1 Muharam itu, dimana Nabi Muhammad melakukan hijrah dari Mekkah ke Yathrib (Madinah). Hal ini dimaksudkan agar Nabi Muhammad bisa menghindari dari perbuatan-perbuatan mereka (kaum jahiliyah) yang bernafsu untuk menghalangi dakwah Nabi. Ketidak sukaan kaum jahiyah terhadap kehadiran Nabi Muhammad dalam menyebarkan dakwah kedamaian dianggap mengancam terhadap ritual-ritual ketuhanan yang mereka yakini. Akibatnya, ancaman demi ancaman selalu didapatkan oleh Nabi dan pengikutnya. Faktor ketidakamanan dan ketidaknyamanan di Mekkah menjad salah satu peyebab berhijrahnya ke Madinah.

Hijrah Untuk Kedamaian
Berbondong-bondong para pengikut Nabi Muhammad bersamanya melaksanakan hijrah, dengan meninggalkan harta benda baik rumah maupun lainnya. Yang mereka harapkan dengan melakukan hijrah ini, mereka menemukan kehidupan yang lebih damai. Karena kedamaian tidak akan didapatkan ditengah kondisi masyarakat yang masih ego, memelihara iri hati dan kesombongan. Yathrib adalah Negeri yang tepat untuk dijadikan persinggahan oleh Nabi dan para pengikutnya.
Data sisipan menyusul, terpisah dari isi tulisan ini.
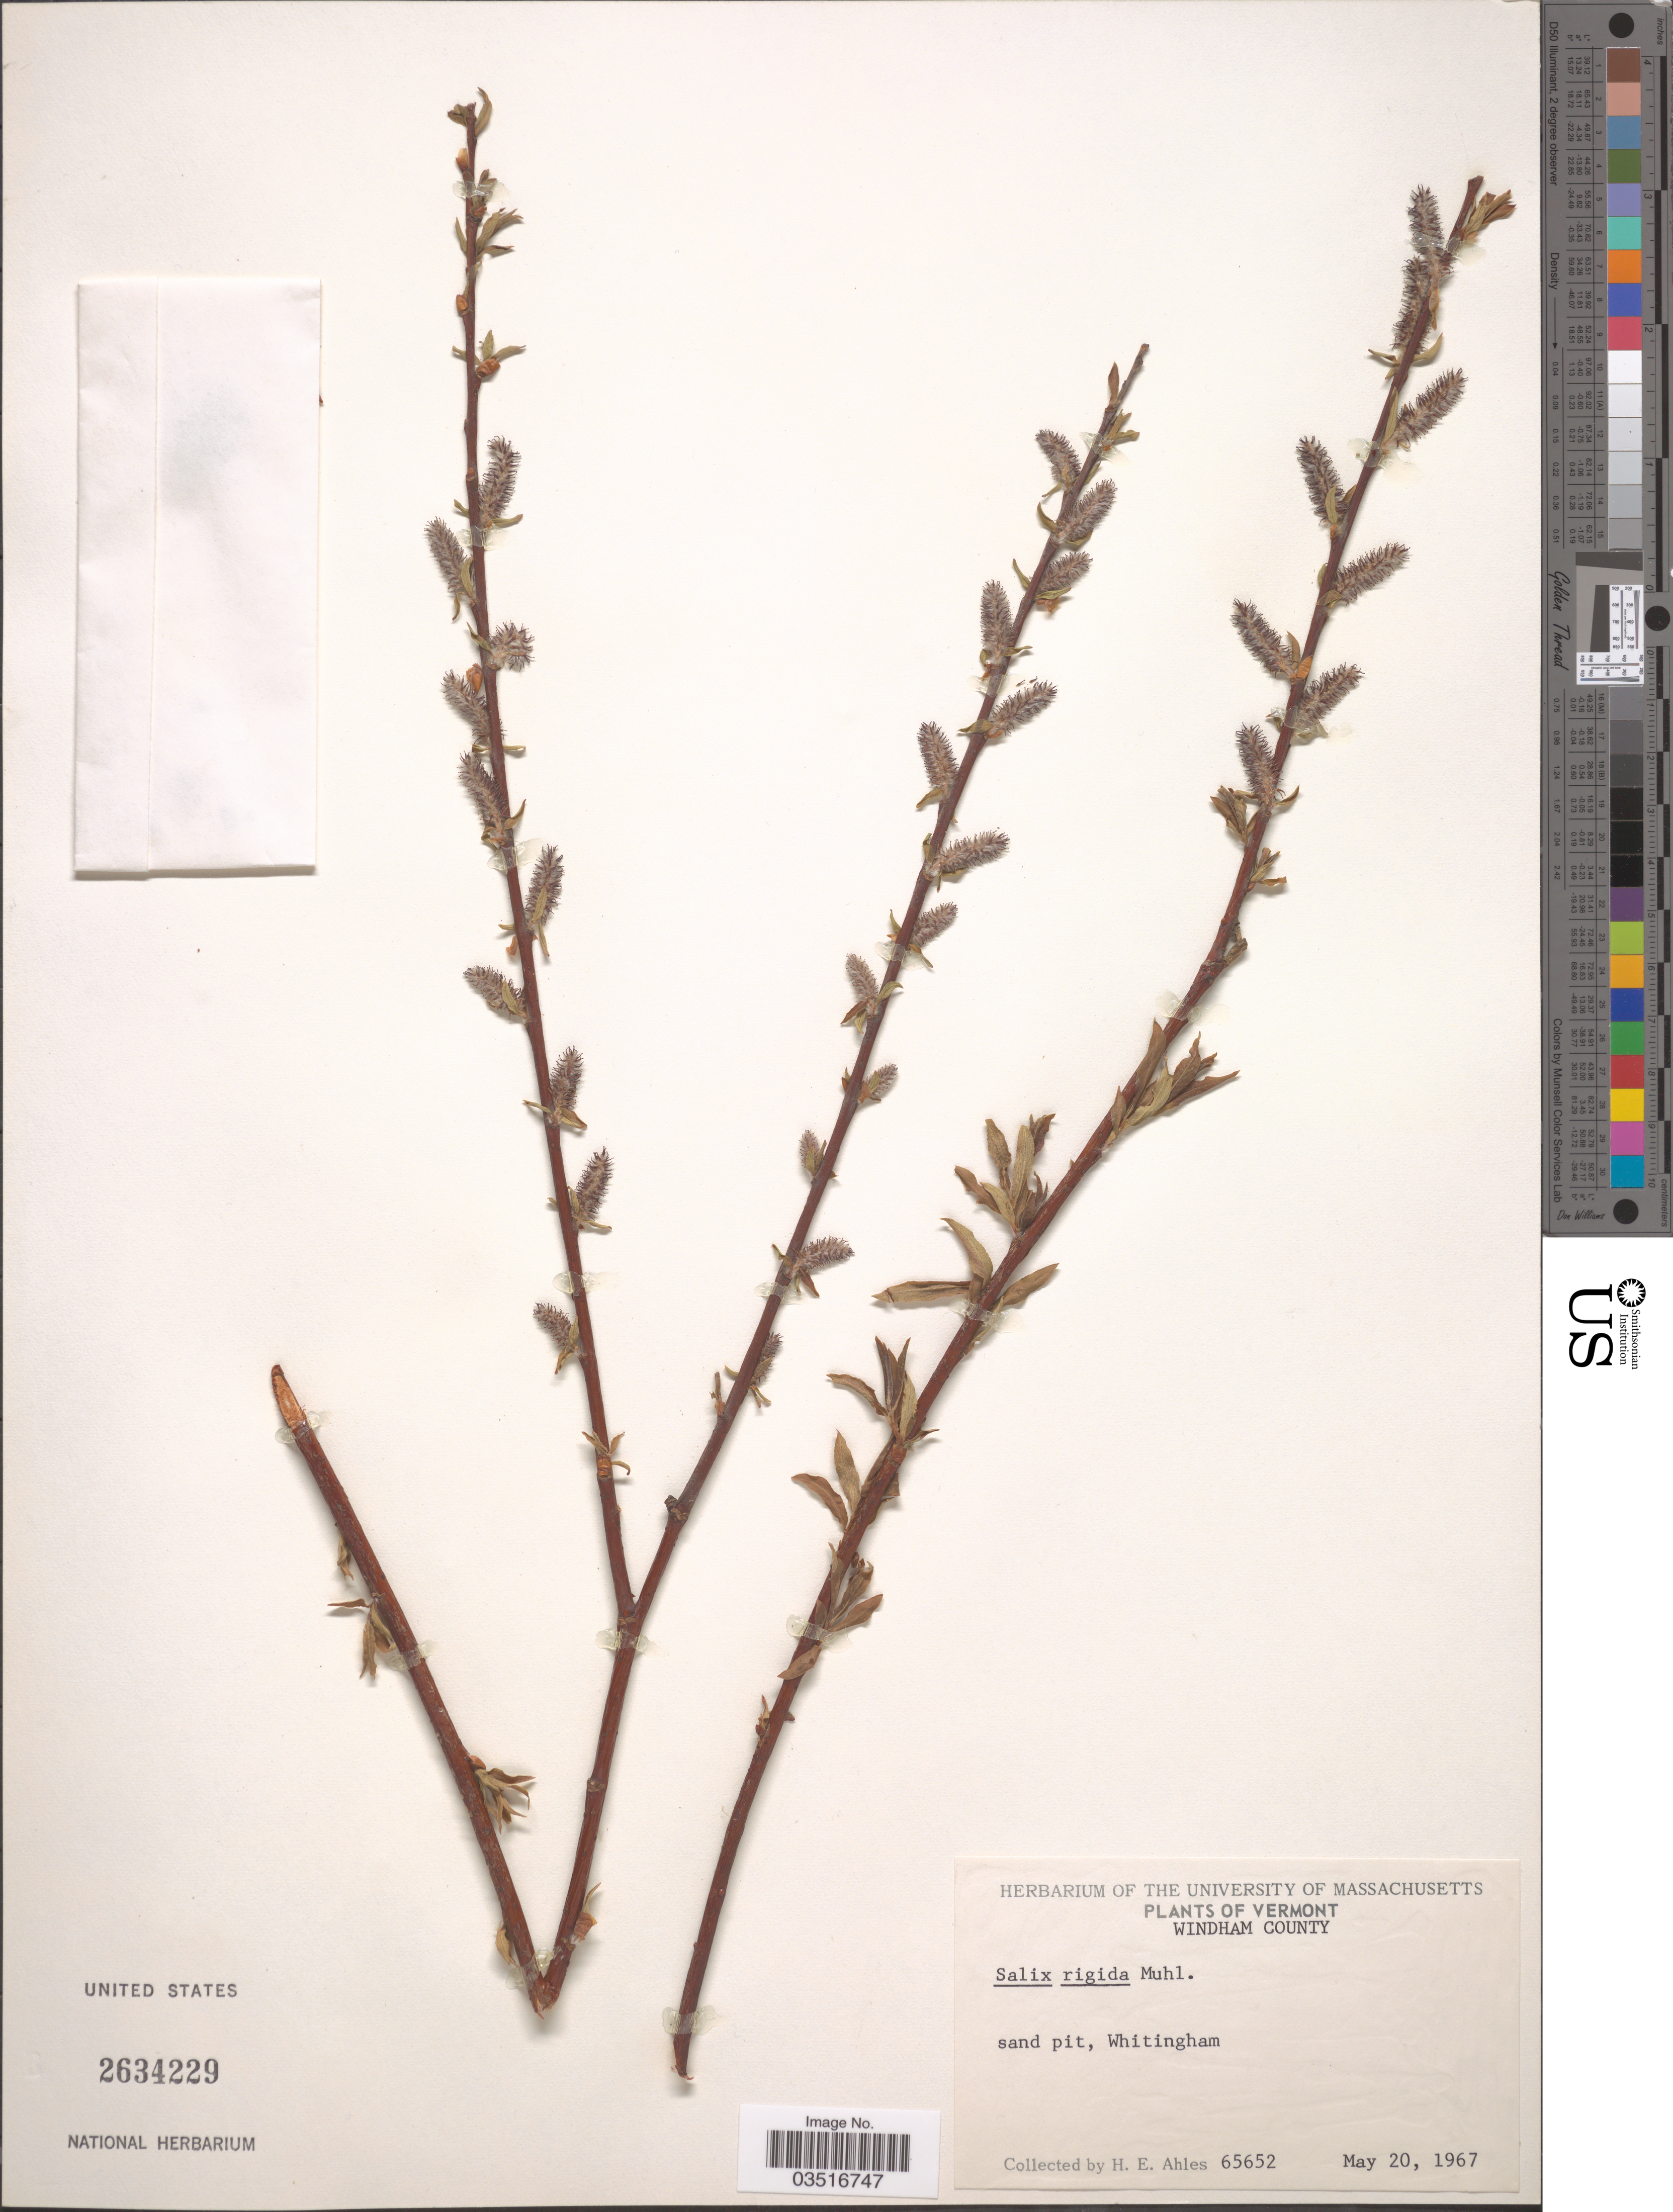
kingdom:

Terbukti, bagaimana sikap masyarakat Yathrib dalam melakukan penyambutan terhadap rombongan Nabi dari Mekkah. Perlakuan tak ubahnya tetangganya sendiri bahkan melebihi dari saudara kandung dalam memberikan kepekaan dan kepedulian.

Rombongan Mekkah merasa terhormat dan tersanjung, begitu pula masyarakat Yathrib dalam melakukan penyambutan, dua golongan ini saling memahami arti penting dari sebuah persaudaraan (ukhuwah). Inilah menjadi salah satu misi agama Allah terhadap pemeluknya, bahwa ajaran-ajaran agama harus membawa terhadap persaudaran antara sesama. Andai saja, persaudaran tidak tercipta bagi para pemeluk agama, maka agama tidak tertanam dalam keyakinan yang kuat melainkan menjadi bacaan-dan isi ceramah-ceramah.

Ukhuwah akan menciptakan hidup tentram, hidup dimana saling berbagi. Tanpa harus ada yang termarginalkan. Ini sebagai pelajaran bagi Negara Indonesia, ditengah krisis kemanusiaan, seyogyanya hirjahnya Nabi dan sikap kaum Muhajirin dan kaum Anshor menjadi tauladan. Bahwa, saling menghargai antara sesama adalah sikap menjalin ukhuwah yang lebih baik. Tidak memperuncing persoalan-persoalan kecil, sehingga melupakan hal yang lebih besar.

Pertikaian antara sesama tidak akan menyelesaikan masalah, akan tetapi perbedaan itu harus dijadikan kekuatan oleh Bangsa. Bangsa yang kuat adalah bangsa yang mempunyai sikap empati dan solidaritas yang tinggi antara sesama. Karena akan mampu melahirkan sikap saling tolong menolong agar yang miskin bisa keluar dari kemikinannya dan yang kaya tidak melakukan kesombongan dengan berpangku tangan tidak mau berbagi dengan yang membutuhkannya. (*)

Ponirin Mika, Sekretaris Biro Kepesantrenan Pondok Pesantren Nurul Jadid Probolinggo.